I don’t exactly remember how I started working out with Chief, but I do remember his lessons quite well. Chief had earned his 2nd degree black belt in Tae Kwon do from a Korean man while serving in the Vietnam war, and he continued my education in the art.The Chief and I worked in the lagging shop, designated 57A, on board the U.S.S. Shenandoah.
I had met and worked with the Chief many months before we began self-defense training, while I was welding at the SIMA facility in Norfolk, VA. In fact, I had no idea the Chief was involved in the martial arts when we first met. Most people referred to the Chief as the “Rodeo Man.”

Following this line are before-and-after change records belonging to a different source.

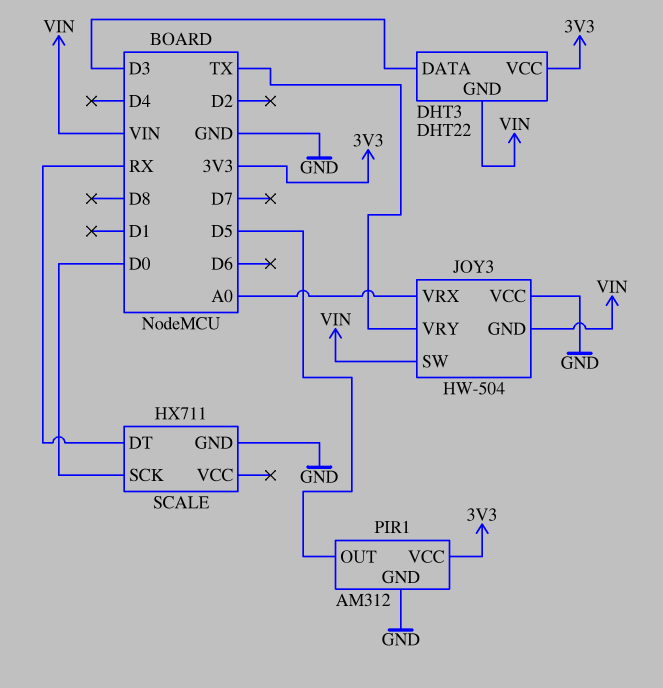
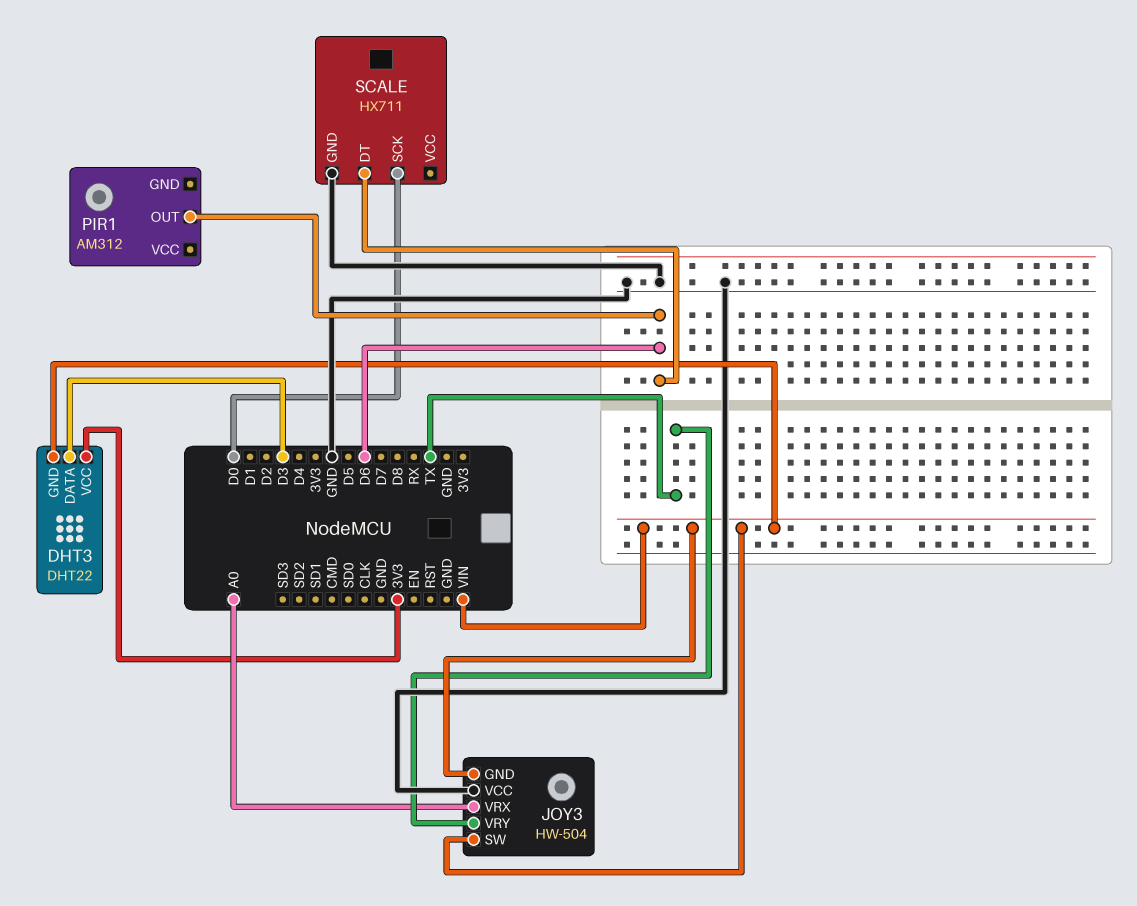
PIR1 pin GND: GND -> none
PIR1 pin OUT: D5 -> D6
PIR1 pin VCC: 3V3 -> none
SCALE pin DT: RX -> D6

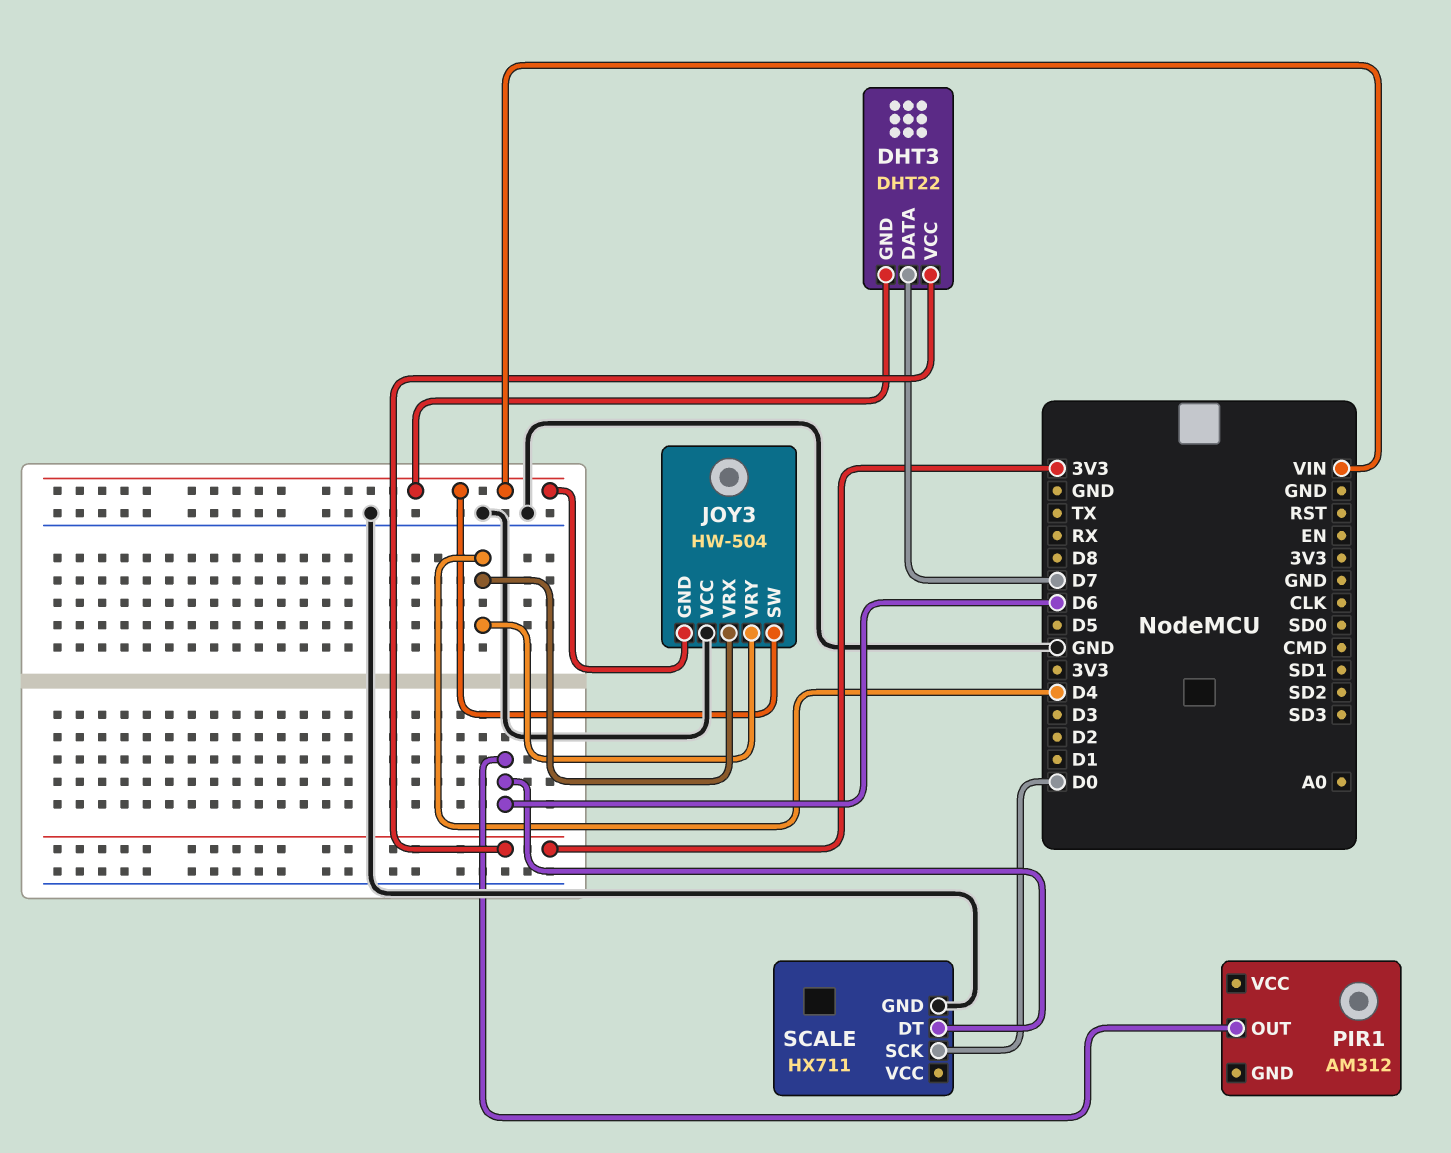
DHT3 pin DATA: D3 -> D7
JOY3 pin VRX: A0 -> D4
JOY3 pin VRY: TX -> D4

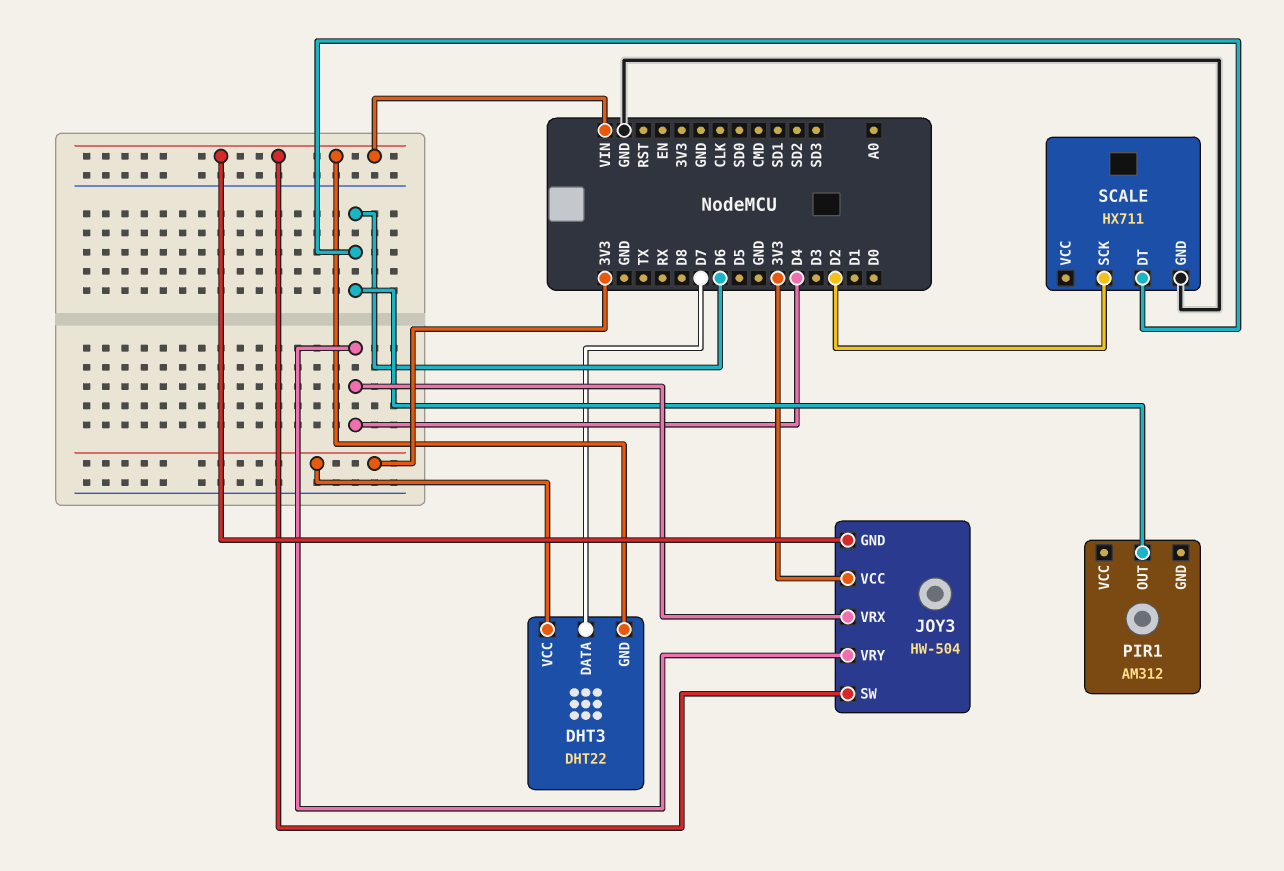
JOY3 pin VCC: GND -> 3V3
SCALE pin SCK: D0 -> D2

He carried his saddle and tack with him everywhere he went. I also remember the Chief being a very fun-loving man; he was not stern or rigid unless he had to be. This truly set him apart from the other Chiefs and provided him with a very loyal crew. Whether he knew it or not, his demeanor rubbed off on the rest of us in a positive way.
Training with the Chief…
The lagging shop was situated beside an elevator, which had a quite roomy compartment attached. Chief told me to build a canvas punching bag and hang it in the elevator compartment, which I did. He then proceeded to test my skills with punches, kicks and blocks. We also snuck in some weapons training (without getting caught).
There are several things that I remember about the Chief’s lessons, but a few of them really stick out in my mind. One of these lessons involved kicking. The chief had me practice all of my kicks, over and over again, tweaking my stance, my balance, my foot positioning, etc. I practiced my kicks for so long it felt as though my legs would fall off. And then the time came for my test, and after attempting each kick, the Chief would somehow manage to sweep or block my kicks and I ended up on the deck each time.
I remember getting very frustrated with myself and he knew it. I remember him laughing and saying, “Wussow, what’s the problem?” … or something to that affect.
And I said, “you keep knocking me down!”
And he followed with, “what happens when you kick?”
I just stared at him. And he said, “Your foot is off the ground. What happens to your balance when your foot is off the ground? You’re off balance and you’ll fall down.”
I was still confused. And then he said, “Don’t kick anymore; you telegraph!”
And this led to the lessons of “Don’t use weapons against anyone,” and eventually, “don’t fight; period.”
We won’t talk about the advice he gave me on preventing venereal disease <grin>.
Onagaeshimasu Chief, mo domo arigato gozaimasu.